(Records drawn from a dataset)

- - -

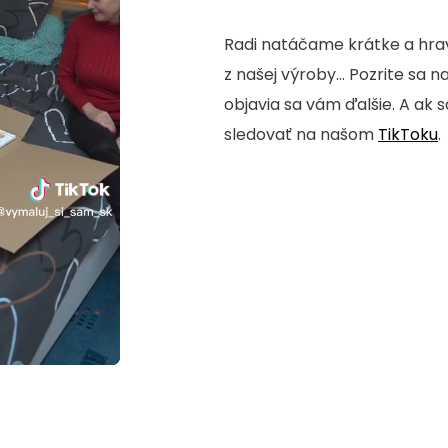
Radi natáčame krátke a hrav
z našej výroby... Pozrite sa n
objavia sa vám ďalšie. A ak 
sledovať na našom
TikToku
.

- - -

■ **REQUEST**
One exact copy of the data, no pictures: write it out line for line.

■ **SOLUTION TO THIS TASK**
Radi natáčame krátke a hrav
z našej výroby... Pozrite sa n
objavia sa vám ďalšie. A ak 
sledovať na našom
TikToku
.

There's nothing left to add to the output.